Scientific Publications by FDA Staff

Appl Environ Microbiol 2008 Sep;74(17):5383-91

Biological Enrichment of Mycoplasma Agents using Co-Cultivation with Permissive Cell Cultures.

Volokhov DV, Kong H, George J, Anderson C, Chizhikov VE

Volokhov, DV, US FDA, Ctr Biol Evaluat & Res, Off Vaccine Res & Review, Div Viral Prod,Lab Methods Dev, HFM 470,1401 Rockville Pike, Rockville, MD 20852 USA US FDA, Ctr Biol Evaluat & Res, Off Vaccine Res & Review, Div Viral Prod,Lab Methods Dev, Rockville, MD 20852 USA

Herein, we describe our results on the evaluation of different permissive mammalian cell lines to support the biological enrichment of mycoplasma species known to be bacterial contaminants of cell substrates.
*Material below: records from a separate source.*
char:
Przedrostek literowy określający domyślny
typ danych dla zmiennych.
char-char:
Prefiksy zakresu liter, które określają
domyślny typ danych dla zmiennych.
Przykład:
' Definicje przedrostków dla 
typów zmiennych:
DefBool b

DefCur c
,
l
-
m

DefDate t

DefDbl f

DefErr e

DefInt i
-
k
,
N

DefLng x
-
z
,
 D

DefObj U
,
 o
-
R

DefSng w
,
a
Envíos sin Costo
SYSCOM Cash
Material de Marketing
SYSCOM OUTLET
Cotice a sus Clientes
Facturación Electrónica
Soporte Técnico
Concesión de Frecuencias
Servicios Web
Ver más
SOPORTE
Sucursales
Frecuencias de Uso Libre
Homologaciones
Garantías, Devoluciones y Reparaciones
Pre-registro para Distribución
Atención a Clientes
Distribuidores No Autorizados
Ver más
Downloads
The study showed that this approach is able to significantly improve the efficiency of mycoplasma detection based on Nucleic Acid Testing (NAT) or biochemical technologies (e.g. MycoAlert Mycoplasma Detection). Of ten different cell lines (Vero, MDBK, HEK-293, Hep G2, CV-1, EBTr, WI-38, R9ab, MDCK, and High Five) used in the study only MDCK cell culture was found to support the efficient growth of all the tested mycoplasmas (M. arginini, M. bovis, M. fermentans, M. gallinaceum, M. gallisepticum, M. synoviae, M. hominis, M. hyorhinis, M. orale, M. salivarium, and Acholeplasma laidlawii) known to be most frequently associated with contamination of cell substrates and cell lines in research laboratories or manufacturing facilities. The infection of MDCK cells with serial dilutions of each mycoplasma species demonstrated that these common cell line contaminants can be reliably detected after 7-day enrichment in MDCK cell culture at 0.05-0.25 cfu/ml contamination levels. The High Five insect cell line was also found to be able to support the efficient growth of most mycoplasma species tested except for M. hyorhinis strain DBS1050. However, mycoplasma growth in the insect cell culture was demonstrated to be temperature dependent, and most efficient growth was observed when incubation temperature was increased from 28 degrees C to 35-37 degrees C. We believe that this type of mycoplasma enrichment is one of most promising approaches for improving the purity and safety testing of cell substrates and other cell derived biologics and pharmaceuticals.